• To-do list
- a) In the lecture notes on C[a,b], answer these questions:
(i) How is the inner product ⟨f,g⟩ on C[a,b] defined?
(ii) Which norm on C[a,b] is used in the theorem stating that C[a,b] is a complete normed linear space?
(iii) Which criterion does the Cauchy sequence (f_n) satisfy in the proof?
- b) Can you extract the passage of the lecture notes on C[a,b] from "Given an inner" to "Theorem 1(Theorem)."?

**** Source text

CAL1_L4

Recall what an inner product space is. Now, define $C[a,b]\equiv \{f:[a,b]\to \mathbb{C}:f\text{ is continuous}\}$. Define

$$⟨f,g⟩\equiv {\int }_a^{b}f\overline{g}.$$

Given an inner product on a vector space, we can always define a norm on the vector space by

$$\Vert f{\Vert }^2\equiv ⟨f,f⟩.$$

On $C[a,b]$,

$$\Vert f{\Vert }^2\equiv {\int }_a^b|f{|}^2.$$

On $C[a,b]$, we can also define a sup-norm

$$\Vert f{\Vert }_{\infty }\equiv \underset{x\in [a,b]}{\sup }|f(x)|$$

Theorem 1(Theorem).

$C[a,b]=(C[a,b],\Vert \cdot {\Vert }_{\infty })$ is a complete normed linear space.

Proof
We have to show that every Cauchy sequence in $C[a,b]$ converges (in $C[a,b]$, of course). Suppose $(f_n)$ is a Cauchy sequence in $C[a,b]$. Then, given $ϵ>0$, $\exists N\in \mathbb{N}$ such that $n_1,n_2\ge N⟹\Vert f_{n_1}-f_{n_2}{\Vert }_{\infty }<ϵ⟹{\sup }_{x\in [a,b]}|f_{n_1}(x)-f_{n_2}(x)|<ϵ$. So, $(f_n)$ satisfies the Cauchy criterion for uniform convergence. Thus, $(f_n)\to f$, where $f$ is continuous.

********
**** Dataset excerpt

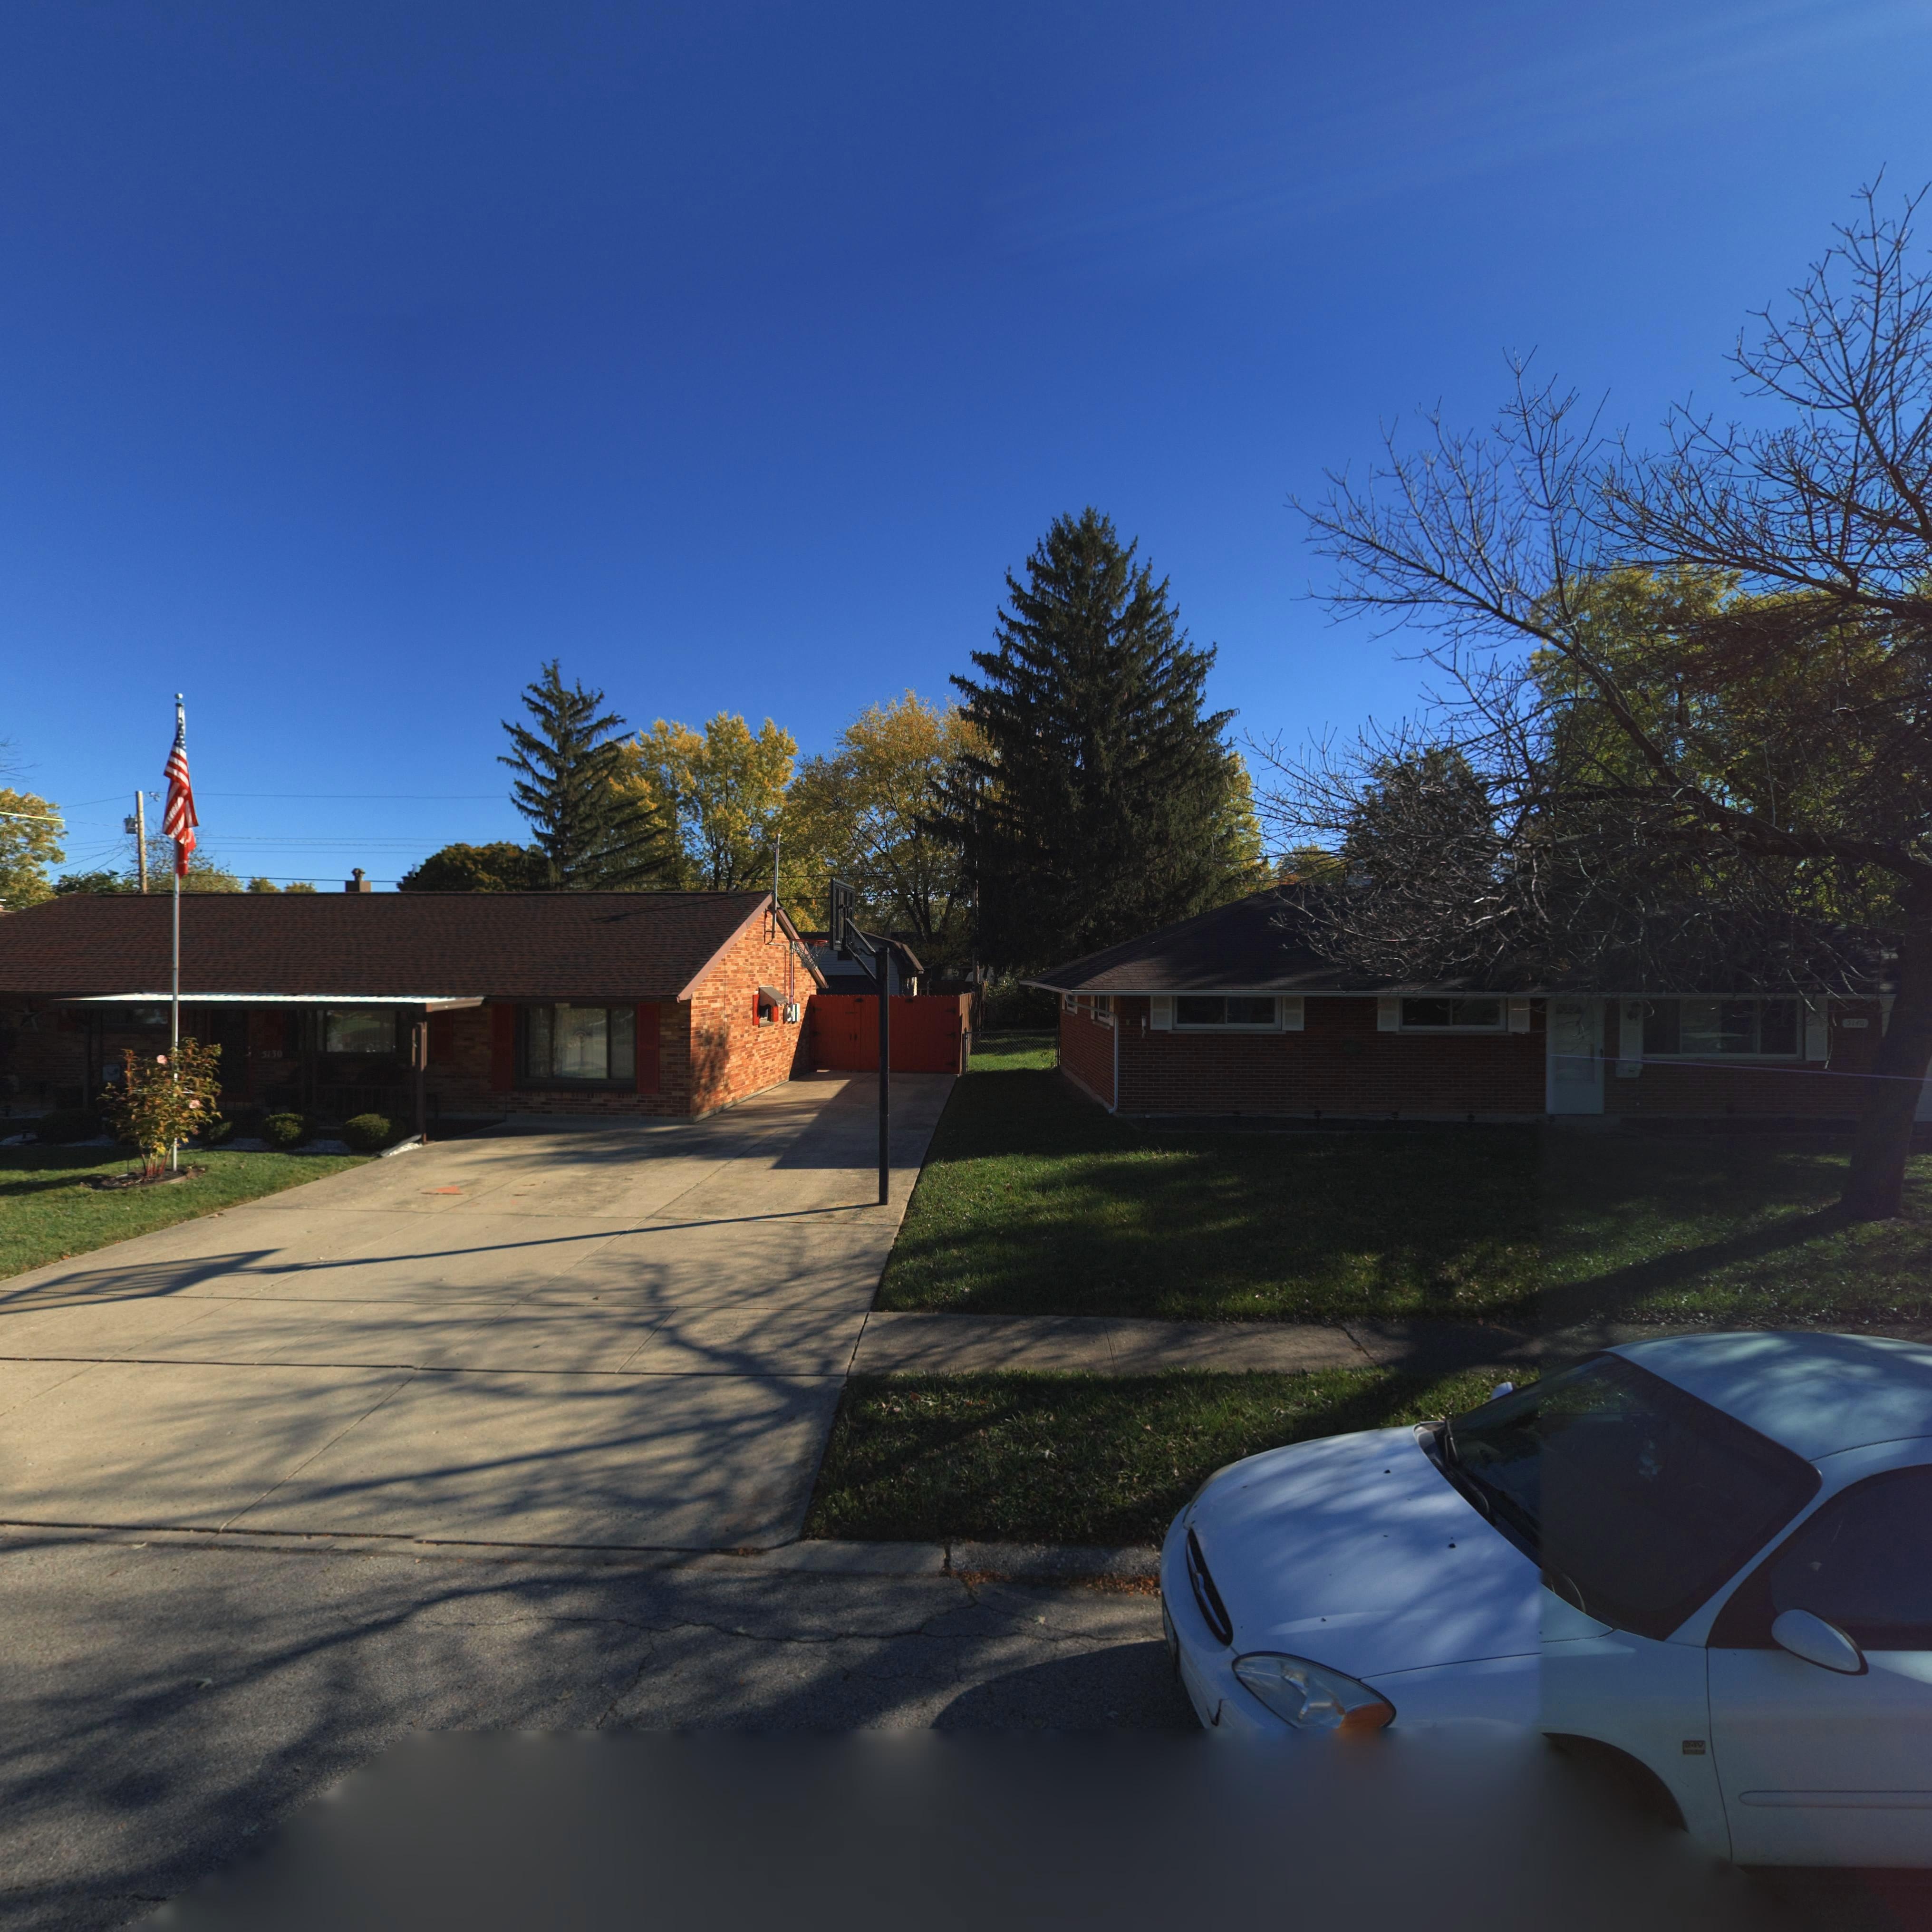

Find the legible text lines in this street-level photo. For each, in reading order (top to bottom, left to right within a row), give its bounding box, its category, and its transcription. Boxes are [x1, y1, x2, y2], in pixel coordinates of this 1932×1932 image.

[1845, 1019, 1864, 1026] StreetNumber: 5140
[261, 1049, 283, 1058] StreetNumber: 5130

********

• Answers in order
- a)
(i) It is the integral from a to b of f times the complex conjugate of g.
(ii) The sup-norm, ‖f‖∞ = sup over x in [a,b] of |f(x)|.
(iii) The Cauchy criterion for uniform convergence.

- b)
Given an inner product on a vector space, we can always define a norm on the vector space by

$$\Vert f{\Vert }^2\equiv ⟨f,f⟩.$$

On $C[a,b]$,

$$\Vert f{\Vert }^2\equiv {\int }_a^b|f{|}^2.$$

On $C[a,b]$, we can also define a sup-norm

$$\Vert f{\Vert }_{\infty }\equiv \underset{x\in [a,b]}{\sup }|f(x)|$$

Theorem 1(Theorem).